Trinity University is proud to announce the confirmation of Vanessa Beasley, Ph.D., as the 20th president in the school’s 153-year history. Guided by the University’s student-centered mission and vision, Beasley stands ready to lead one of the nation’s top liberal arts universities.
“Dr. Beasley is an outstanding leader with strong values who will guide Trinity in its quest to become a nationally recognized liberal arts university,” says Melody Meyer ’79, Board of Trustees chair and Trinity alumna. “She has deep experience in academic excellence and is exceptional at building relationships locally and nationally.”
Beasley, Trinity’s first female president, is excited to lead a campus located in the nation’s 7th largest city, where students learn from and participate in a diverse, multicultural urban environment. Trinity University’s student profile reflects that of a prestigious, selective national liberal arts institution, with 11,416 applications, 665 first-year students, and 49% students of color in the Class of 2026.
Beasley comes to Trinity University from Vanderbilt University, where she served as vice provost for academic affairs, dean of residential faculty, and an associate professor of communication studies. As vice provost and dean of residential faculty, she oversaw Vanderbilt’s growing Residential College System as well as the campus units that offer experiential learning inside and outside of the classroom.

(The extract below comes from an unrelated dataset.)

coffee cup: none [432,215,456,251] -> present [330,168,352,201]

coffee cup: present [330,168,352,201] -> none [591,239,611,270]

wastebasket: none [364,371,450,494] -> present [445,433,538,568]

“What compelled me to join Trinity is its steadfast commitment to a well-rounded education—one filled with new ideas, interdisciplinary curiosity, and a cultivated sense of empathy and community,” says President Beasley. “It is this energy that has Trinity poised to be recognized as one of the most important liberal arts universities in the country.”
Beasley’s areas of academic expertise include the rhetoric of American presidents, political rhetoric on immigration, and media and politics. She attended Vanderbilt as an undergraduate and earned a bachelor of arts in speech communication and theatre arts. She also holds a Ph.D. in speech communication from the University of Texas at Austin.

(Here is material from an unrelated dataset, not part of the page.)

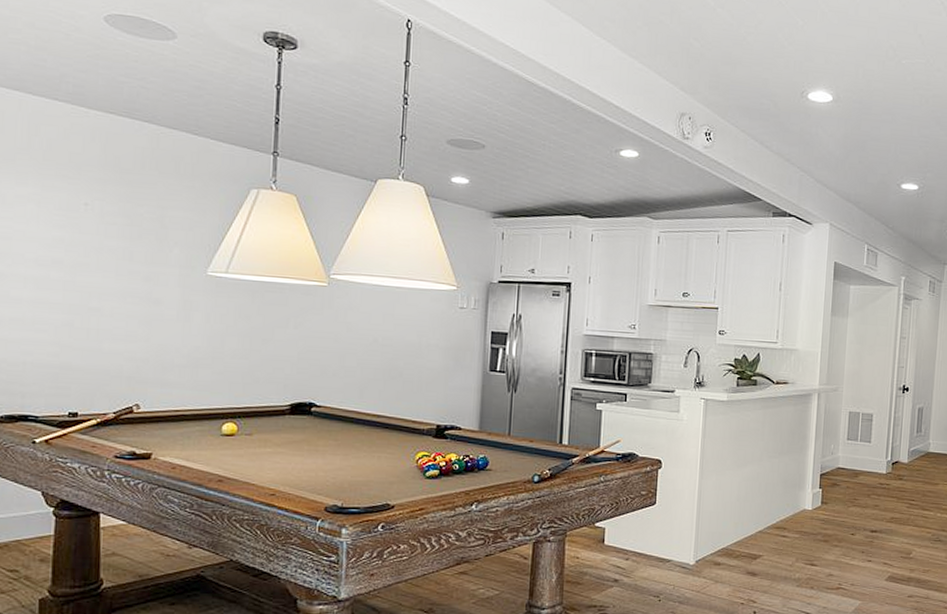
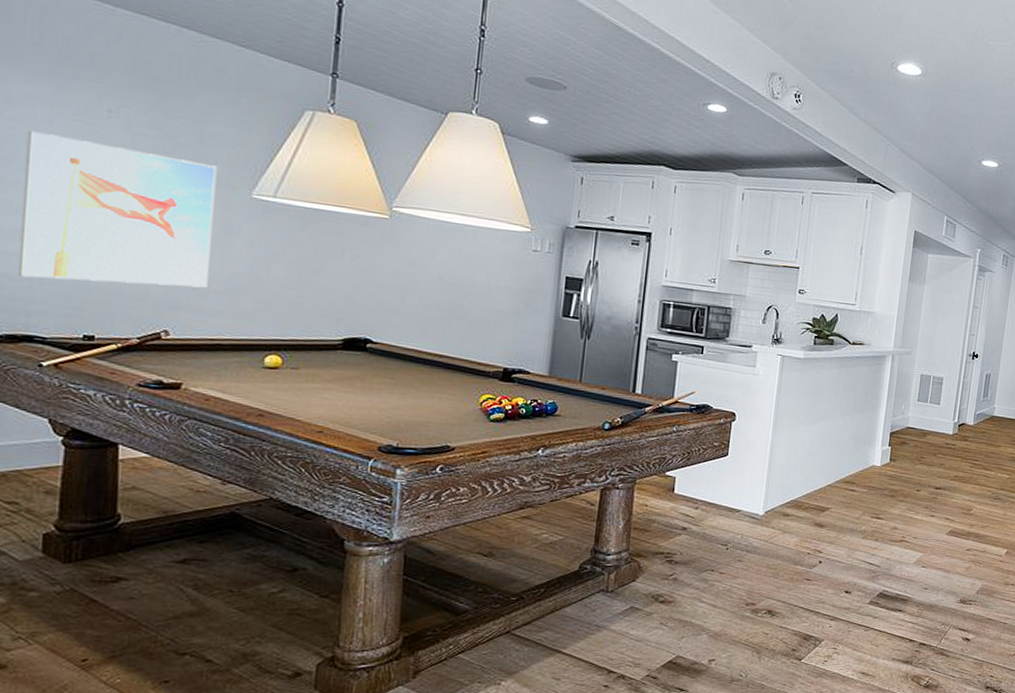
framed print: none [15,228,177,363] -> present [19,131,217,288]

Following stints on the faculty of Texas A&M University, Southern Methodist University, and the University of Georgia, she returned to Vanderbilt in 2007 as a faculty member in the Department of Communication Studies. Active in the Vanderbilt community, she has served as chair of the Provost’s Task Force on Sexual Assault and director of the Program for Career Development for faculty in the College of Arts and Science.
The search committee solicited input from all areas of the University, which was essential to crafting the search process and the position profile that emphasizes its student centric mission while enhancing Trinity’s national reputation. The search committee interviewed an outstanding, diverse slate of candidates that personified Trinity University’s campus-wide programming that promotes diversity and fosters inclusion and access for all students, employees, alumni, and other stakeholders.
Beasley was preceded by Danny Anderson, Trinity’s 19th president, who is retiring after serving with distinction for seven years. His accomplishments include the construction of Dicke Hall, a teaching and learning center for the humanities, as well as the rejuvenation of Halsell Center and adjoining Chapman Center, the home to the newly-named Michael Neidorff School of Business. President Anderson also appointed Trinity’s first Special Adviser for Inclusive Excellence, Juan Sepúlveda, who also leads the Inclusive Excellence Advisory Council. Anderson helped grow Trinity’s endowment, a critical resource for students, faculty, and strategic University endeavors, from $1.1 billion in 2015 to more than $1.7 billion in 2021.
Anderson’s last day was May 31st. Megan Mustain, Ph.D., provost and vice president for Academic Affairs, will act as interim University president until Beasley joins the campus before the start of Fall 2022 classes.